Bloc Quebecois Leader Yves-Francois Blanchet and People’s Party of Canada Leader Maxime Bernier are also taking part, marking the first time all six leaders have squared off in person on the same debate stage.
This report by The Canadian Press was first published Oct. 6, 2019.
The Canadian Press
Election Update, October 4, 2019
Justin Trudeau unveiled the Liberals’ election platform on Sunday. According to Global News, the plan “boasts billions in new spending, taxes on tech giants, wealthy Canadians and large international corporations, and another four years of red ink on the federal books.” Speaking to media at the University of Toronto’s Mississauga campus, the Liberal leader highlighted the policies he would introduce for college and university students: student grants would increase 40 percent, and graduates would have two years to start making payments on their student loans. Graduates would not have to start repaying the loans until they were making more than $35,000 a year.
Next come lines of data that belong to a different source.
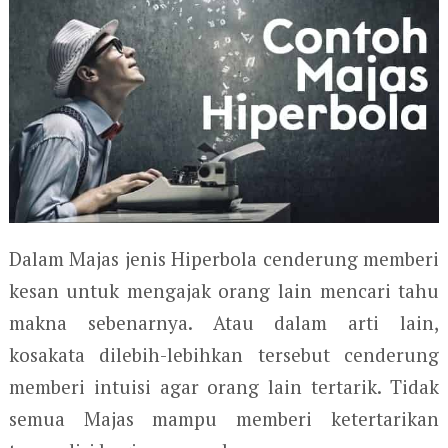
Dalam Majas jenis Hiperbola cenderung memberi
kesan untuk mengajak orang lain mencari tahu
makna sebenarnya. Atau dalam arti lain,
kosakata dilebih-lebihkan tersebut cenderung
memberi intuisi agar orang lain tertarik. Tidak
semua Majas mampu memberi ketertarikan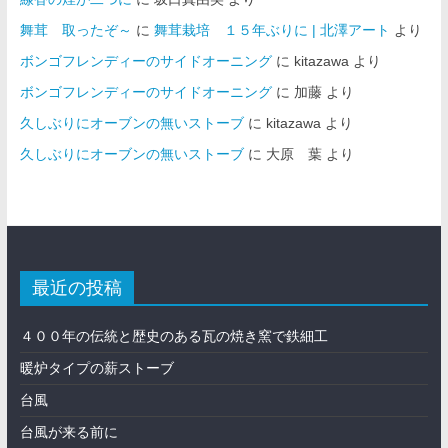
舞茸 取ったぞ～
に
舞茸栽培 １５年ぶりに | 北澤アート
より
ボンゴフレンディーのサイドオーニング
に
kitazawa
より
ボンゴフレンディーのサイドオーニング
に
加藤
より
久しぶりにオーブンの無いストーブ
に
kitazawa
より
久しぶりにオーブンの無いストーブ
に
大原 葉
より
最近の投稿
４００年の伝統と歴史のある瓦の焼き窯で鉄細工
暖炉タイプの薪ストーブ
台風
台風が来る前に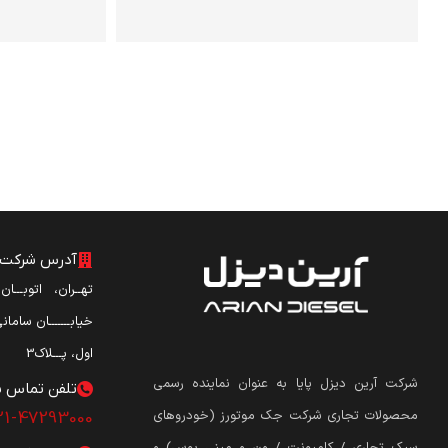
آدرس شرکت آ
تهــران، اتوبـــا
خیابـــــــان ساما
اول، پـــلاک3
شرکت آرین دیزل پایا به عنوان نماینده رسمی
تلفن تماس ش
محصولات تجاری شرکت جک موتورز (
خودروهای
21-47293000
سبک تجاری / کامیونت / ون و مینی بوس
)
و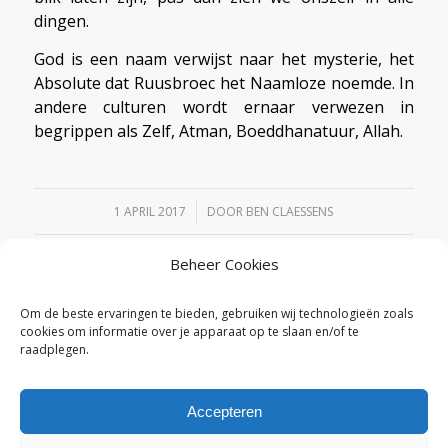
dingen.
God is een naam verwijst naar het mysterie, het
Absolute dat Ruusbroec het Naamloze noemde. In
andere culturen wordt ernaar verwezen in
begrippen als Zelf, Atman, Boeddhanatuur, Allah.
/
1 APRIL 2017
DOOR
BEN CLAESSENS
Beheer Cookies
Deel dit stuk
Om de beste ervaringen te bieden, gebruiken wij technologieën zoals
cookies om informatie over je apparaat op te slaan en/of te
raadplegen.
Accepteren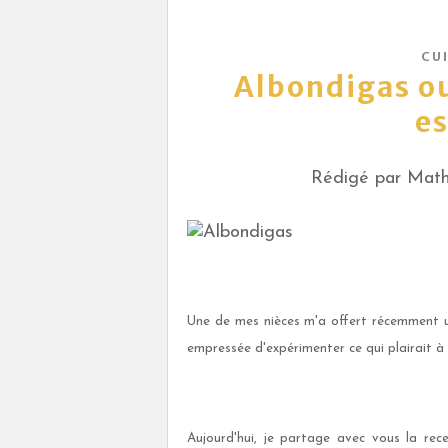
CUI
Albondigas ou
e
Rédigé par Mathi
Une de mes nièces m'a offert récemment un 
empressée d'expérimenter ce qui plairait à 
Aujourd'hui, je partage avec vous la rec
Elizabeth May says that, if the Green party were to form the next government, it would introduce a “robot tax” that would be applied every time a company replaced a worker with a machine. “The largest companies in the world today are tech companies, not oil companies,” she said. “However, these innovative technologies must be deployed with the needs of Canadian workers at the forefront of policy discussions. Without proper protections and regulations, the tech industry has the potential to take many jobs.”
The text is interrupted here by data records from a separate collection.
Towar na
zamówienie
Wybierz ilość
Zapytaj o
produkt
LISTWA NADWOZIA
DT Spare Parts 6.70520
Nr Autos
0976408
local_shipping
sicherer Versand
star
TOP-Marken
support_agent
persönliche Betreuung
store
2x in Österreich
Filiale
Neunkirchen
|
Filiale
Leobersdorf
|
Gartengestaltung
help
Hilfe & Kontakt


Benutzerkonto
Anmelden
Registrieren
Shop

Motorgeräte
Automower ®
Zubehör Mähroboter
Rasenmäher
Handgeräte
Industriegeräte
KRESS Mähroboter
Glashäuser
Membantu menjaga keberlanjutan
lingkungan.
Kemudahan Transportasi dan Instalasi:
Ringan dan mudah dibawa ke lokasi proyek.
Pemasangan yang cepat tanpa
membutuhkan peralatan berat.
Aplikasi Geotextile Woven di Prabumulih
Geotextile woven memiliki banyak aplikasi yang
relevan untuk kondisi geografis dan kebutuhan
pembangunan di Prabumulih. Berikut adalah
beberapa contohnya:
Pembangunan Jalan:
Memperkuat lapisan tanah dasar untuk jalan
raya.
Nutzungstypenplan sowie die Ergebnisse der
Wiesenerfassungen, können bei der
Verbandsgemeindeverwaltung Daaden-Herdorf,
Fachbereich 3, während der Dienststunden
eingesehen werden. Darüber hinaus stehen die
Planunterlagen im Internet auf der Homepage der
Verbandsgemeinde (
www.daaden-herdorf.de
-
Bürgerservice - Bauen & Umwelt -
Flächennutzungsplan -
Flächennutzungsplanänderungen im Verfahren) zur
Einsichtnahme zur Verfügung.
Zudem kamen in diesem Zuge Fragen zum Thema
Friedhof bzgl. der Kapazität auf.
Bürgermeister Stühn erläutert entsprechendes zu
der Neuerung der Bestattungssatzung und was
A fight broke out outside a Maxime Bernier speaking event Sunday night in Hamilton. According to the Canadian Press, demonstrators at the event at Mohawk College clashed with People’s Party of Canada supporters. Four were arrested for breach of the peace but later released. About 100 people turned out to protest the event, which featured the PPC leader in conversation with YouTube talk-show show Dave Rubin. Joined by two of the party’s candidates, they discussed “preserving ‘freedom’ from censorship in Canada, their doubts about climate change science, keeping government small and Bernier’s plan to repeal the Multiculturalism Act.”
Liberal Leader Justin Trudeau showed up for a French−language debate yesterday and faced his rivals directly, for the first time, in this federal election campaign.
But it was Conservative Leader Andrew Scheer who spent a great deal of time in the hot seat.
The debate, hosted by the private TVA television network and newspaper Le Journal de Montreal, pushed Scheer right into uncomfortable territory with its first question, about abortion.
That gave Yves−Francois Blanchet, leader of the Bloc Quebecois, the chance to press the Conservative leader to elaborate on his personal views.
And now with another major debate behind them, the federal party leaders are scattering today.
Scheer is taking his campaign to Atlantic Canada, Singh is in Toronto, Greens’ Elizabeth May and the People’s Party’s Maxime Bernier are on their respective home turfs — May on Vancouver Island and Bernier in Quebec’s Beauce region.